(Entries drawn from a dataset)
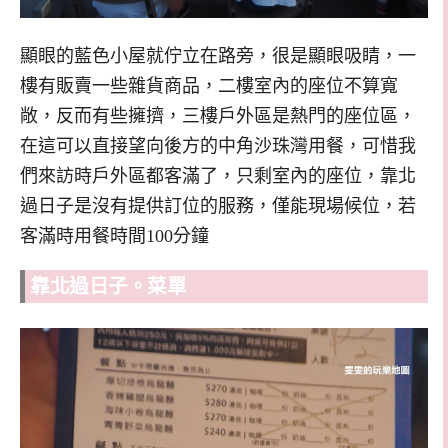
顯眼的藍色小屋就佇立在路旁，很是顯眼吸睛，一
樓有販賣一些雜貨商品，二樓室內的座位不算寬
敞，反而有些擁擠，三樓戶外區是熱門的座位區，
在這可以直接望向後方的中角沙珠灣用餐，可惜我
們來訪時戶外區都客滿了，只剩室內的座位，靠北
過日子是沒有提供訂位的服務，僅能現場候位，若
客滿時用餐時間100分鐘
靠北過日子。菜單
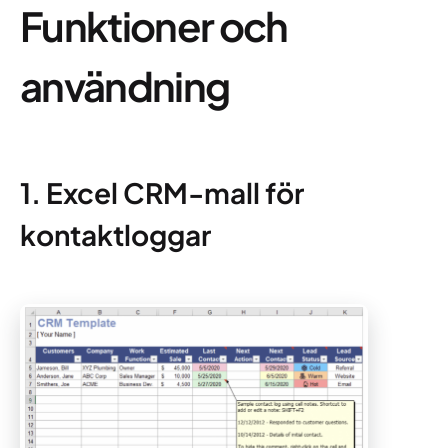
Funktioner och
användning
1. Excel CRM-mall för
kontaktloggar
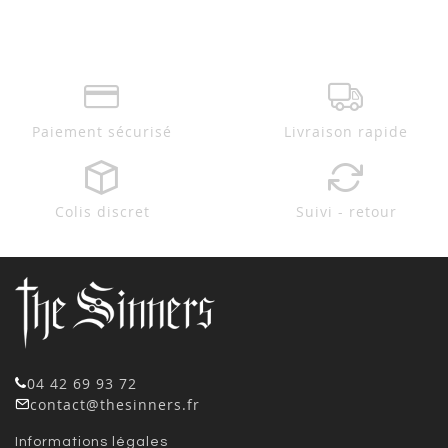
Paiement sécurisé
Livraison rapide
Colis discret
Suivi - retour
04 42 69 93 72
contact@thesinners.fr
Informations légales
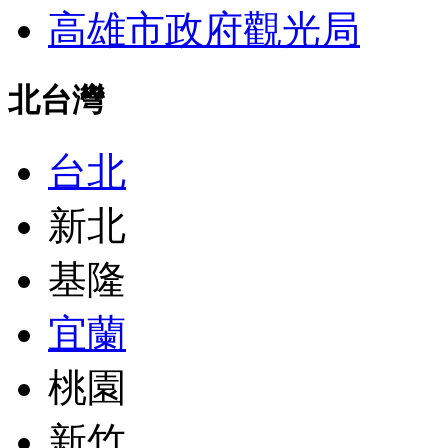
高雄市政府觀光局
北台灣
台北
新北
基隆
宜蘭
桃園
新竹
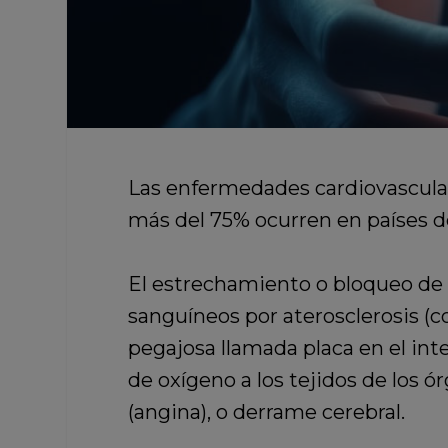
Las enfermedades cardiovascular
más del 75% ocurren en países d
El estrechamiento o bloqueo de l
sanguíneos por aterosclerosis (c
pegajosa llamada placa en el inte
de oxígeno a los tejidos de los ó
(angina), o derrame cerebral.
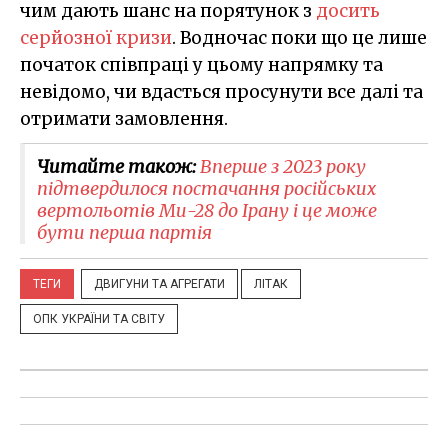
чим дають шанс на порятунок з
досить
серйозної кризи
. Водночас поки що це лише
початок співпраці у цьому напрямку та
невідомо, чи вдасться просунути все далі та
отримати замовлення.
Читайте також:
Вперше з 2023 року
підтвердилося постачання російських
вертольотів Ми-28 до Ірану і це може
бути перша партія
ТЕГИ
ДВИГУНИ ТА АГРЕГАТИ
ЛІТАК
ОПК УКРАЇНИ ТА СВІТУ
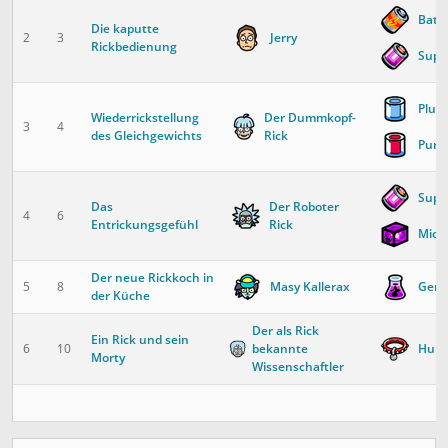
Batte
Die kaputte
2
3
Jerry
Rickbedienung
Supe
Pluto
Wiederrickstellung
Der Dummkopf-
3
4
des Gleichgewichts
Rick
Purer
Supe
Das
Der Roboter
4
6
Entrickungsgefühl
Rick
Micr
Der neue Rickkoch in
5
8
Masy Kallerax
Gerei
der Küche
Der als Rick
Ein Rick und sein
6
10
bekannte
Hund
Morty
Wissenschaftler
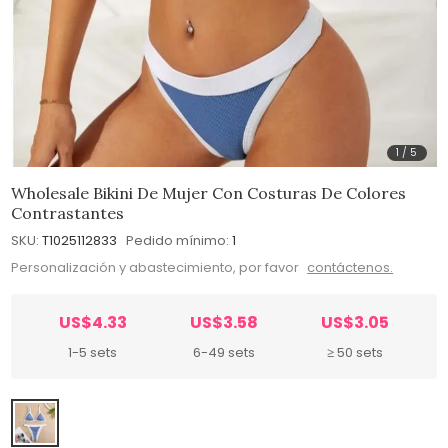
1
/
5
Wholesale Bikini De Mujer Con Costuras De Colores
Contrastantes
SKU:
T1025112833
Pedido mínimo:
1
Personalización y abastecimiento, por favor
contáctenos.
US$4.33
US$3.58
US$3.05
1-5 sets
6-49 sets
≥ 50 sets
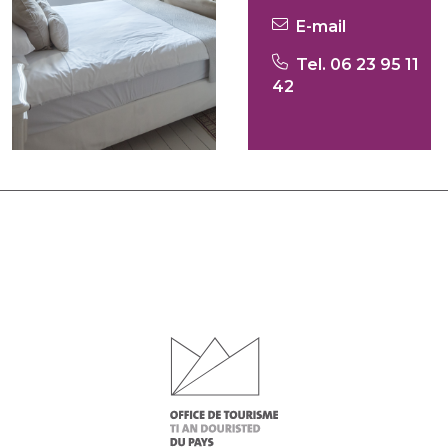
E-mail
Tel. 06 23 95 11
42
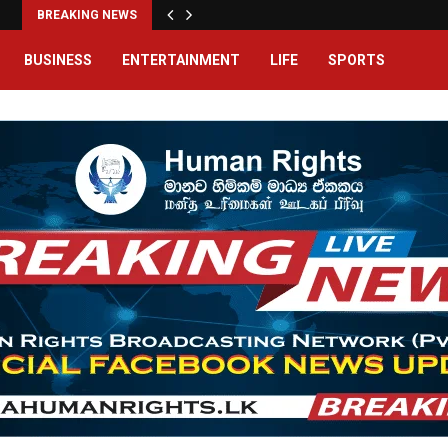
BREAKING NEWS
BUSINESS
ENTERTAINMENT
LIFE
SPORTS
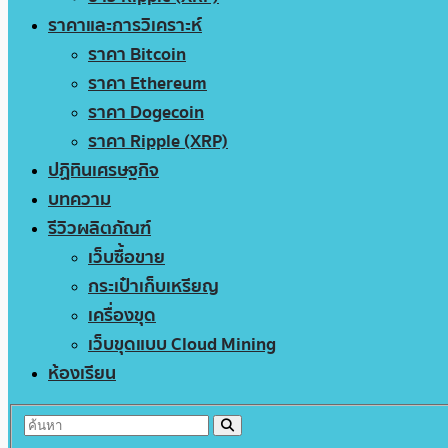
ราคาและการวิเคราะห์
ราคา Bitcoin
ราคา Ethereum
ราคา Dogecoin
ราคา Ripple (XRP)
ปฏิทินเศรษฐกิจ
บทความ
รีวิวผลิตภัณฑ์
เว็บซื้อขาย
กระเป๋าเก็บเหรียญ
เครื่องขุด
เว็บขุดแบบ Cloud Mining
ห้องเรียน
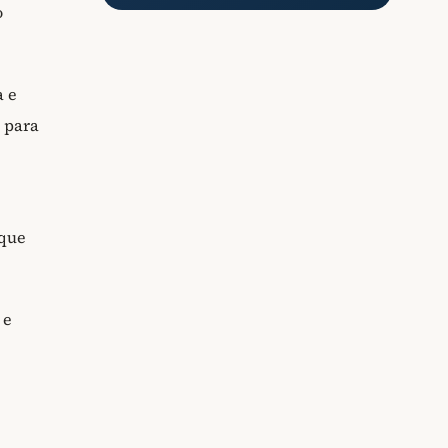
o
a e
 para
 que
 e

> The problem: Rewrite the entries from the line that has "BREAKING NEWS" through the last entry, changing nothing else but "BUSINESS", which becomes "FINANCE". Leave the pictures out of your answer.

> Answer section:
BREAKING NEWS
FINANCE
ENTERTAINMENT
LIFE
SPORTS
ราคาและการวิเคราะห์
ราคา Bitcoin
ราคา Ethereum
ราคา Dogecoin
ราคา Ripple (XRP)
ปฏิทินเศรษฐกิจ
บทความ
รีวิวผลิตภัณฑ์
เว็บซื้อขาย
กระเป๋าเก็บเหรียญ
เครื่องขุด
เว็บขุดแบบ Cloud Mining
ห้องเรียน
o
a e
 para
 que
 e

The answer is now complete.